I've worked too hard to get to where I'm at now to let my foot off the pedal, even for a moment. I have to have tunnel vision and not let anyone or anything deter me from getting to where I want to be--standing on that stage looking my absolute BEST. Nothing less will do.

Thursday, April 5, 2012

the LONG haul...

SIXTY-FIVE days....

When I stare at that number it seriously makes my head hurt. Somehow my laboring mind can't seem to wrap itself around how I'm going to survive another 65 days and retain any sense of sanity.

Today is a tired day. Yesterday was a tired day...and tomorrow will most likely be a tired day.

Coach stepped me up to two-a-day cardio, aerobic lifting, and added another leg circuit into my split...add all of that on to working full time, constantly doing Costco runs and grilling, baking, cooking, weighing food and trying to have some shadow of a "life" outside of contest prep and work--let's just say this girl is a little SPENT...

I know there are probably women out there who do the same thing with a lot more on their plate, so I can't really complain about my situation.
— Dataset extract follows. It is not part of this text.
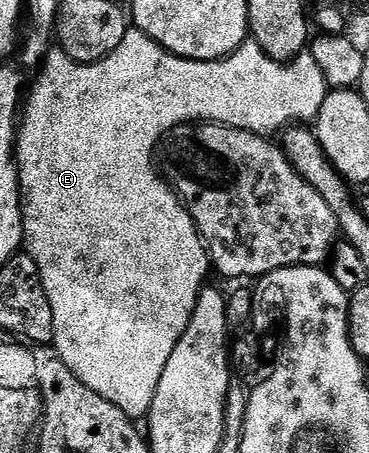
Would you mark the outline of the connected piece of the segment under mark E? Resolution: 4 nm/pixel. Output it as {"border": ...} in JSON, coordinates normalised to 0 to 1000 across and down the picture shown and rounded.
{"border":[[[366,62],[347,64],[341,79],[331,79],[331,97],[320,97],[320,106],[306,119],[287,124],[287,132],[220,146],[171,110],[146,106],[133,113],[103,161],[108,166],[100,168],[98,183],[89,190],[84,183],[81,205],[60,243],[60,267],[49,278],[43,371],[54,380],[54,435],[65,457],[65,543],[92,583],[103,583],[114,636],[125,636],[136,689],[146,689],[146,742],[138,762],[146,766],[146,779],[179,804],[179,812],[190,812],[190,821],[201,821],[201,830],[211,830],[211,839],[222,839],[233,857],[266,865],[266,874],[331,901],[331,909],[341,909],[347,923],[379,927],[417,892],[428,839],[439,839],[439,821],[450,821],[450,804],[461,804],[461,786],[472,786],[472,773],[482,768],[482,755],[493,751],[493,737],[504,733],[515,702],[526,698],[537,653],[558,638],[561,623],[553,620],[564,614],[564,596],[569,605],[564,545],[534,512],[515,468],[477,422],[428,382],[428,366],[417,355],[428,325],[474,289],[466,287],[474,278],[583,274],[675,287],[680,296],[737,300],[745,287],[759,291],[802,272],[843,272],[867,254],[894,192],[843,115],[813,119],[789,137],[748,137],[732,124],[721,124],[721,115],[710,115],[691,88],[675,88],[659,93],[650,108],[634,113],[621,128],[593,128],[588,137],[550,137],[466,119],[407,79]]]}

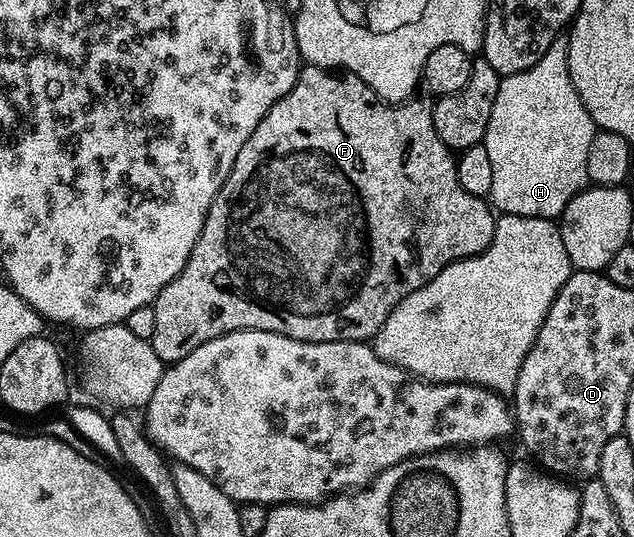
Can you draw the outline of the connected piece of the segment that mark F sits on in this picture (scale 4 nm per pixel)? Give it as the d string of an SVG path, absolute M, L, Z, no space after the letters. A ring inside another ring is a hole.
M310 64L300 69L291 91L269 108L261 124L253 128L253 136L241 144L241 152L237 152L237 160L205 216L201 236L197 236L197 244L193 244L193 252L189 252L185 268L181 268L179 275L169 280L155 298L153 305L157 316L150 343L163 363L181 360L189 356L193 348L201 348L201 344L209 344L209 340L217 340L217 336L238 330L277 332L302 342L367 342L374 339L381 324L389 320L389 312L393 312L396 304L409 296L409 292L417 292L417 288L429 284L441 268L458 258L477 256L489 248L495 231L496 211L484 199L461 188L455 167L456 155L443 143L441 136L437 136L431 106L415 101L408 100L402 104L385 102L355 74L332 72Z

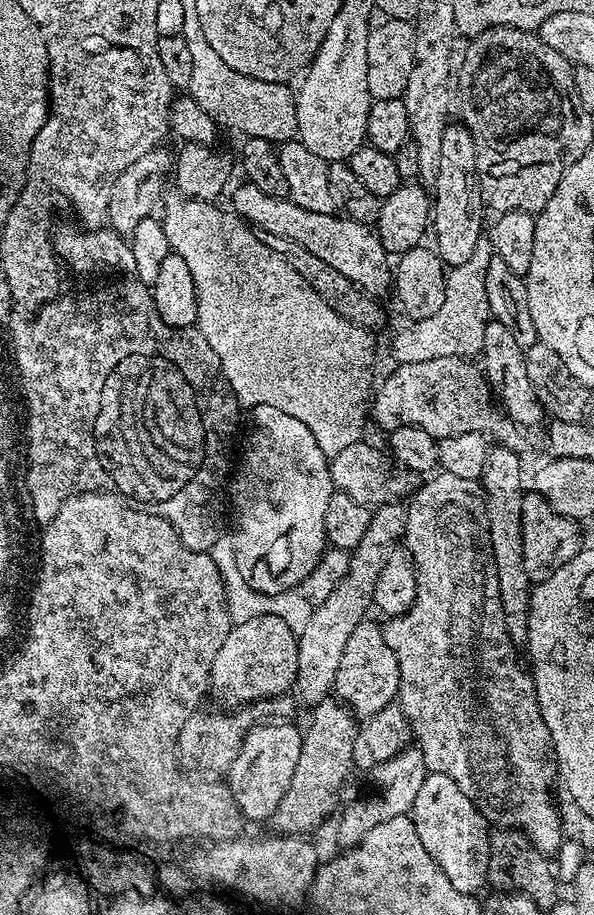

I had heard time and time again that Contest Prep is one of the most all-consuming things one can put themselves through, and that is absolutely true! The best I can do at this point is take a deep breath, suck it up, and push through those sprints like there's no tomorrow, because really--there isn't. As overwhelming as 65 days sounds, it'll breeze by and before I know it, I'll be getting ready to set my clear heel onto the stage for the first time. I don't want to be standing up there knowing that I let the "process" get the best of me and failed to prepare the way I could have...

So I'll just press on, eyes on the prize--50 days down, only 65 days to go!